Collection entries →

=====

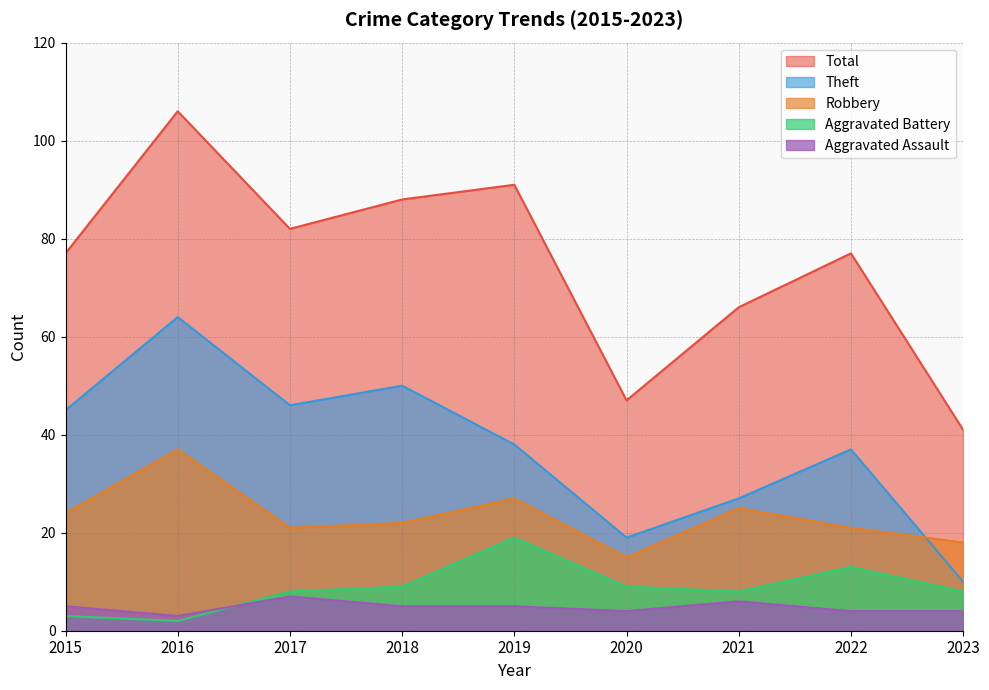

What is the value of the Aggravated Battery point at the 4th from the left?

9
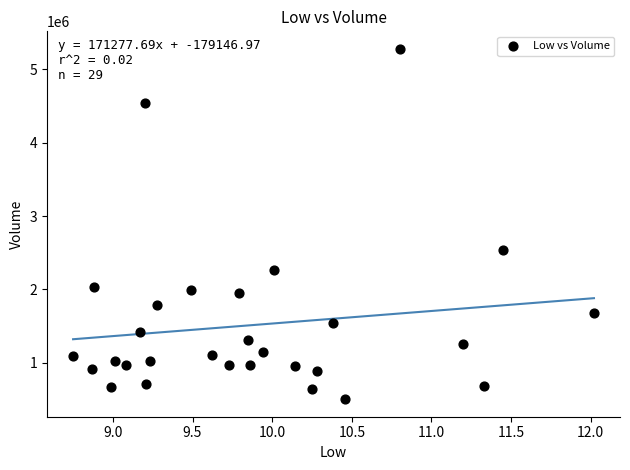

What is the range of Y values (max minus min)?

4778700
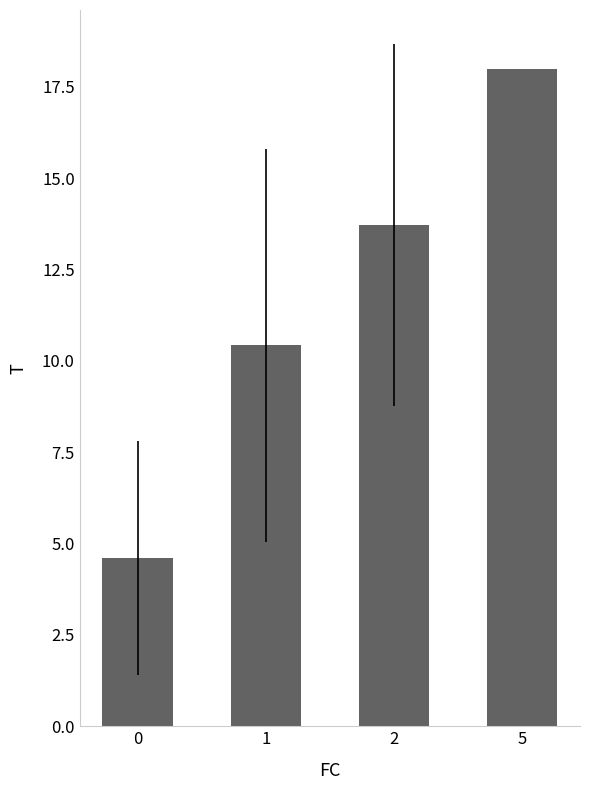

How many data points are less than 13?

2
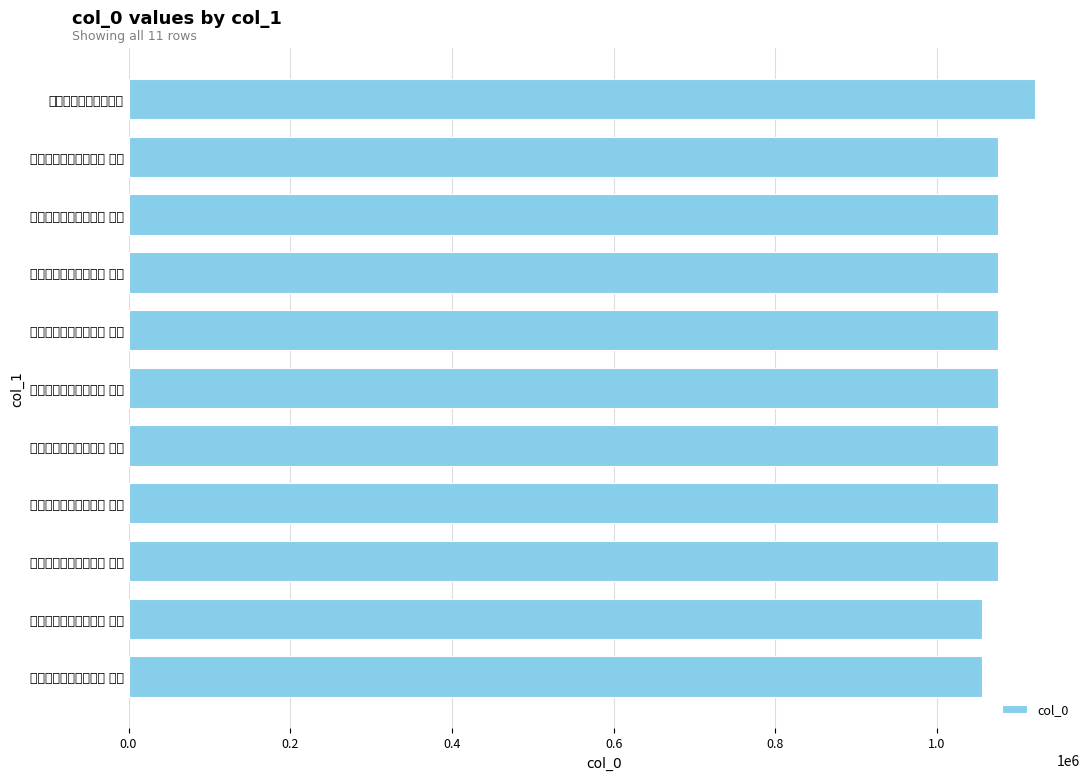

Count the number of values greater than 1074885.

5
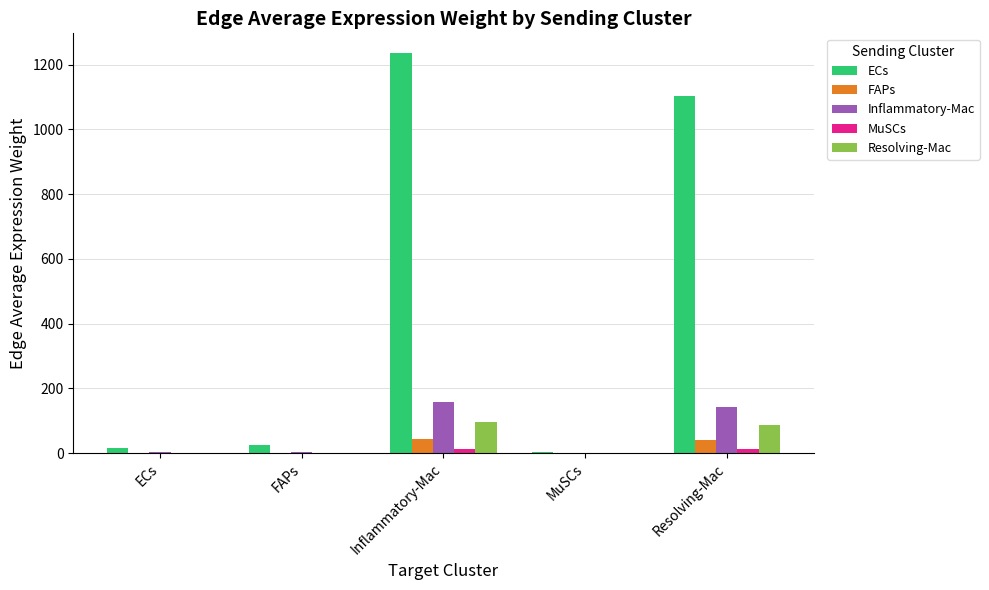

Which category has the highest value across all series?

Inflammatory-Mac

=====

AIM OF THE EXERCISE → Write out every line of the records above word for word, omitting the pictures.

PROBLEM SOLUTION →
What is the value of the Aggravated Battery point at the 4th from the left?

9

What is the range of Y values (max minus min)?

4778700

How many data points are less than 13?

2

Count the number of values greater than 1074885.

5

Which category has the highest value across all series?

Inflammatory-Mac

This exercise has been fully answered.